Leggere Miti emblemi spie invita a riflettere su come il mestiere dello storico imponga di interrogarsi continuamente sulla rappresentatività dei casi eccezionali — e sulla natura stessa della categoria di eccezionalità come dispositivo euristico e strumento di scoperta. Si potrebbe dire che l’“eccezionale normale” – per recuperare un ossimoro coniato da un altro dei fondatori della microstoria – abbia a che fare più con il metodo che adottiamo per interfacciarci con il passato che con il passato stesso. I testi di questa raccolta costituiscono innanzitutto un esempio di come si possa fare ricerca rigorosa a partire da pochi frammenti indiziari, e di come di questa ricerca si possa scrivere accompagnando chi legge in percorsi accidentati, a tratti tortuosi, su cui però vale sempre la pena incamminarsi, talvolta arrivando a mete diverse da quelle che ci si era prefigurati. Quelli di Ginzburg sono a tutti gli effetti saggi nel senso etimologico del termine, che deriva dal francese essayer: provare, sperimentare, rischiare. Nonostante la straordinaria eterogeneità degli oggetti di ricerca – Dante, il nazismo di Dumézil, i codici della figurazione erotica nel Cinquecento… – Miti emblemi spie ci consente di curiosare nella bottega di uno storico al lavoro per sbrogliare un nucleo di problemi teorici riconoscibili e importanti.

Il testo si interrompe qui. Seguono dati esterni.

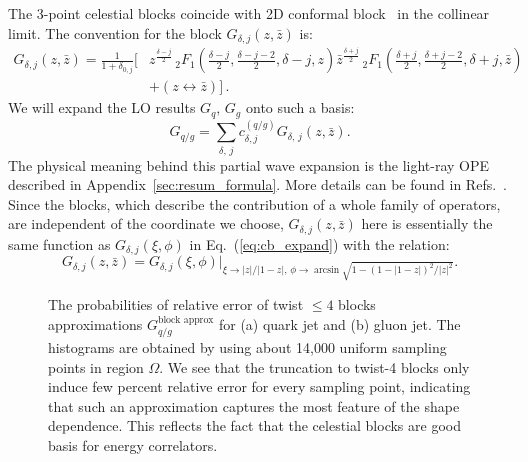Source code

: \documentclass[letterpaper,11pt]{article}
\def\beq{\begin{equation}}
\def\eeq{\end{equation}}
\def\App#1{Appendix~\ref{#1}}
\def\to{\rightarrow}
\DeclareRobustCommand{\App}[1]{App.~\ref{#1}}
\DeclareRobustCommand{\Eq}[1]{Eq.~(\ref{#1})}
\DeclareRobustCommand{\Refs}[1]{Refs.~\cite{#1}}
\begin{document}
The 3-point celestial blocks coincide with 2D conformal block~\cite{Dolan:2000ut} in the collinear limit.
%
The convention for the block $G_{\delta,j}(z,\bar{z})$ is:
%
\begin{align}
\nonumber
G_{\delta,j}(z,\bar{z}) =\frac{1}{1+\delta_{0,j}} \Bigg[ &z^{\frac{\delta-j}{2}} \,_2F_1\left(\frac{\delta-j}{2}, \frac{\delta-j-2}{2}, \delta-j, z\right)
\bar{z}^{\frac{\delta+j}{2}} \,_2F_1\left(\frac{\delta+j}{2}, \frac{\delta+j-2}{2}, \delta+j, \bar{z}\right)
 \\
&
+ (z\leftrightarrow \bar{z})\Bigg] \,.
\end{align}
%
We will expand the LO results $G_q,\, G_g$  onto such a basis:
\begin{equation}
G_{q/g} = \sum_{\delta,\,j} c_{\delta,j}^{(q/g)} G_{\delta,\,j}(z,\bar{z}).
\end{equation}
%
The physical meaning behind this partial wave expansion is the light-ray OPE described in \App{sec:resum_formula}.
%
More details can be found in \Refs{Chang:2022ryc,Chen:2022jhb}.
%
Since the blocks, which describe the contribution of a whole family of operators, are independent of the coordinate we choose, $G_{\delta,j}(z,\bar{z})$ here is essentially the same function as $G_{\delta,j}(\xi,\phi)$ in \Eq{eq:cb_expand} with the relation:
\beq
G_{\delta,j}(z,\bar{z}) = G_{\delta,j}(\xi,\phi)\Big|_{\xi\to|z|/|1-z|,\,\phi\to \arcsin \sqrt{1-\left(1-|1-z|\right)^2/|z|^2}}.
\eeq
%




\begin{figure}[t]
\begin{center}
\qquad\quad
%
\caption{
The probabilities of relative error of twist $\leq 4$ blocks approximations $G_{q/g}^{\text{block approx}} $ for (a) quark jet and (b) gluon jet. The histograms are obtained by using about 14,000 uniform sampling points in region $\Omega$. We see that the truncation to twist-4 blocks only induce few percent relative error for every sampling point, indicating that such an approximation captures the most feature of the shape dependence. This reflects the fact that the celestial blocks are good basis for energy correlators.}
\label{fig:block_approx_error}
\end{center}
\end{figure}
\end{document}
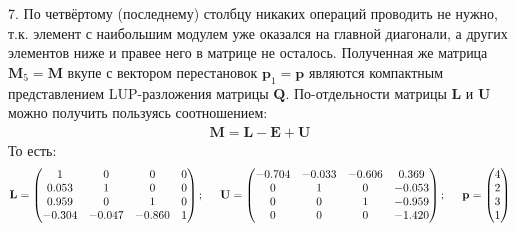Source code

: \documentclass[a4paper]{article}
\begin{document}
7. По четвёртому (последнему) столбцу никаких операций проводить не нужно, т.к. элемент с наибольшим модулем уже оказался на главной диагонали, а других элементов ниже и правее него в матрице не осталось. Полученная же матрица $\mathbf{M}_5=\mathbf{M}$ вкупе с вектором перестановок $\mathbf{p}_1=\mathbf{p}$ являются компактным представлением LUP-разложения матрицы $\mathbf{Q}$. По-отдельности матрицы $\mathbf{L}$ и $\mathbf{U}$ можно получить пользуясь соотношением:
\begin{align}
    \mathbf{M} = \mathbf{L} - \mathbf{E} + \mathbf{U}
\end{align}
То есть:
\begin{align}
\mathbf{L} =
\begin{pmatrix}
    1    &  0    &  0    &  0\\
    0.053&  1    &  0    &  0\\
    0.959&  0    &  1    &  0\\
   -0.304& -0.047& -0.860&  1
\end{pmatrix}; \hspace{0.5cm}
\mathbf{U} =
\begin{pmatrix}
   -0.704& -0.033& -0.606&  0.369\\
    0    &  1    &  0    & -0.053\\
    0    &  0    &  1    & -0.959\\
    0    &  0    &  0    & -1.420
\end{pmatrix}; \hspace{0.5cm}
\mathbf{p} =
\begin{pmatrix}
    4 \\ 2 \\ 3 \\ 1
\end{pmatrix}
\end{align}
\end{document}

Letti tra le righe, però, questi saggi suggeriscono anche qualcosa di più. Tra caso e norma, tra singolare e generale, tra insignificante e significativo, tra visibile e invisibile, scopriamo esistere una tensione pulsante e irrisolta, capace di offrire domande generali più che di restituire risposte particolari. Queste domande ci interrogano sullo statuto di originalità di un oggetto culturale e sulle condizioni della sua produzione sociale e storica, proponendo un copione per tentare di ricostruire lo sguardo di chi l’aveva in mente allo scopo di moltiplicare – e non ridurre – il numero di prospettive interpretative. Ci spingono anche a riconsiderare il rapporto tra umano e non-umano, tra materiale e immateriale, tra effetti visibili e cause invisibili, in un momento storico in cui la complessità dei fenomeni sembra incoraggiare la ricerca di spiegazioni totalizzanti e univoche. Più di tutto, in un’epoca in cui lo sviluppo dell’intelligenza artificiale sembra avere le potenzialità per mettere in crisi la nostra idea di umanità andando a incidere sulla pratica attraverso cui abbiamo imparato a riconoscerci in quanto umani, questi saggi ci ricordano che Der liebe Gott steckt im Detail — Dio è nel particolare. Che si tratti di un diario rinvenuto nella biblioteca di un intellettuale, un frammento di un codice custodito in un archivio polveroso, o una mano riprodotta (male) da una coppia di reti neurali.